There’s a winding concrete road to the top of the mountain. In 2002, this road was built by the government to serve tourism. At the top of Ba The Mountain is an ancient pagoda named Son Tien Tu which was built in 1933. Standing impressively in front of the pagoda is an 8-meter high statue of Bodhisattva Kwan Yin. Here, clouds bring cool dew that flies slowly through the sky. Trees stretch green as far as the eye can see and birds sing everywhere. People are dazed by the pagoda’s bell that periodically rings vibrantly over the forest. Next to the tower besides the ancient pagoda is a memorial stele which records the glorious feat of arms of Ba The - Thoai Son liberation troops destroying enemy bases on the top of the mountain on May 6, 1968.
Beside Son Tien Tu is a 3-meter high granite stone with a diameter large enough for four or five people to surround. On this huge stone’s surface is a footprint which is bigger than a normal human footprint. People call it a ban chan tien, or a fairy’s foot. This originated from a legend that at the beginning of the mountain, stones were soft like clay and a fairy pressed his foot to make this mark.
About ten meters from Son Tien Tu is a strange-looking house with a front door facing the direction of the rising sun, following the Hindu pattern and containing many antiques related to the history and culture of Ba The-Oc Eo.
Architecturally, this house looks like a lot of the temples found in South Asian countries with its dome and its rectangular door. The walls of the house are lined with statues of Ganesa deities with elephant heads on human bodies sitting majestically. The banisters are decorated with many small statues of a kind of Arabian horse.
Ba The is where Oc Eo culture had the most development with thousands of antiques excavated such as jewelries made from pottery, stone, gold and bronze and many stone statues influenced by Buddhism and Hinduism such as statues of the Buddha, sacred objects of Yoni and Linga and an impressive group of Ganesa statues.
Oc Eo might have been a busy port of the kingdom of Funan between the 1st and 7th centuries A.D. Scholars use the term "Oc Eo Culture" to refer to the ancient material culture of the Mekong Delta region that is typified by the artifacts recovered at Oc Eo through archeological investigation. In this period, the ancient citadel of Oc-Eo used to be an active commercial center.
The relics of this culture give an insight into the lifestyles and attitudes of local people at that time, and also provide information about the history of the ancient Southeast Asian peoples, who had links with Oc Eo Culture.

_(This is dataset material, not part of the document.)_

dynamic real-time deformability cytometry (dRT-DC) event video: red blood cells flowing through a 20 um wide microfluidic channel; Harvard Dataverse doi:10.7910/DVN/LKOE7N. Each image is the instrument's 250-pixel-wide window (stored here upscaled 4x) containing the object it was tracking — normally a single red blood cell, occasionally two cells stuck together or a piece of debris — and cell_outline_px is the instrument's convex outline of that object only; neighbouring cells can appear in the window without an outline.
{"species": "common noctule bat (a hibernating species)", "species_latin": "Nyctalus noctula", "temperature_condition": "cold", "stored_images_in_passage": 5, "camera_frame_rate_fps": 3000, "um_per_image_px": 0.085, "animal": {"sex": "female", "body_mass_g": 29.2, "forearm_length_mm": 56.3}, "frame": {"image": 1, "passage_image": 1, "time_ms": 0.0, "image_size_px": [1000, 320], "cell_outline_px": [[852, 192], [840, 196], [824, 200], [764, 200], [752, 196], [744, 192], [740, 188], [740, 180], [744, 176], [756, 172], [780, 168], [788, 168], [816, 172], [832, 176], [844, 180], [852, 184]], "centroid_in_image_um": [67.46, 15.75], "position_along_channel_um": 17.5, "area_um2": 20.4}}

These antiques have unveiled a secret curtain that hung over a strong and prosperous kingdom that originated in Southeast Asia. After about 1,500 years of the displacement of nature and history, this culture, day by day, has fallen into oblivion.
First excavated in the 1940s by French archaeologist Louis Malleret had unearthed many valuable artifacts, significantly, the evidence of a large seaborne trade involving Oc Eo and countries as far as Persia and the Roman Empire.

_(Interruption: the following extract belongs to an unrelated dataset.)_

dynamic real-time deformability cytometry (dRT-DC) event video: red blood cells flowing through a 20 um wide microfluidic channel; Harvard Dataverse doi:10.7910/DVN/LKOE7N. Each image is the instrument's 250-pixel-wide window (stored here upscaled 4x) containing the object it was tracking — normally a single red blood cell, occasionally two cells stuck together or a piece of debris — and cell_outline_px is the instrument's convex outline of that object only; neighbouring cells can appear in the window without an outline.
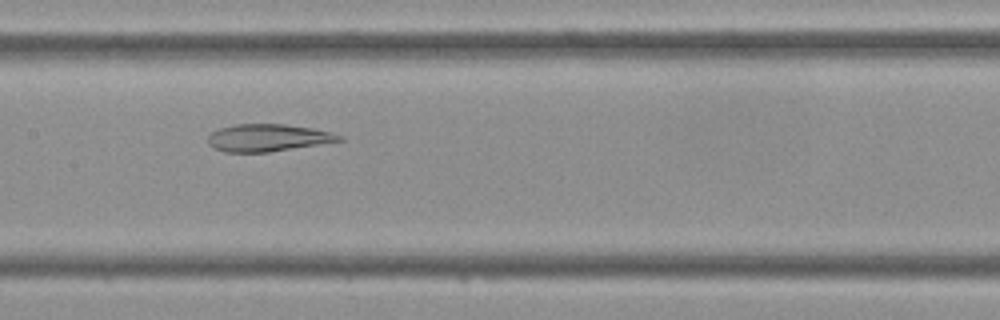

The study of Oc Eo Culture which Malleret instigated halted during the French and American wars and then restarted following reunification in 1975. Hundreds of excavations kicked off from Dong Nai to Kien Giang, resulting in the discovery of tens of thousands of valuable objects, of diverse origins and materials.
Oc Eo Ancient Citadel was rediscovered when the soil was dug out to build the Ba The Channel. The site has an area of 4,500ha still hold many mysteries to researchers and archaeologists.
Since 1975 many more excavations have been carried out in neighboring provinces of southern Viet Nam, revealing thousands more valuable relics of the Oc Eo - Funan civilisation. Many of the Oc Eo remains have been collected and are now on display in the Ho Chi Minh City Museum, the Viet Nam History Museum and a number of provincial museums in the Mekong Delta.
Ba The - Oc Eo is known as a famous historical and archaeological site. Nowadays, this site not only receives many researchers and archeologists who come to study and investigate but also attracts many local and foreign tourists who come to visit and study about a booming era of the former An Giang.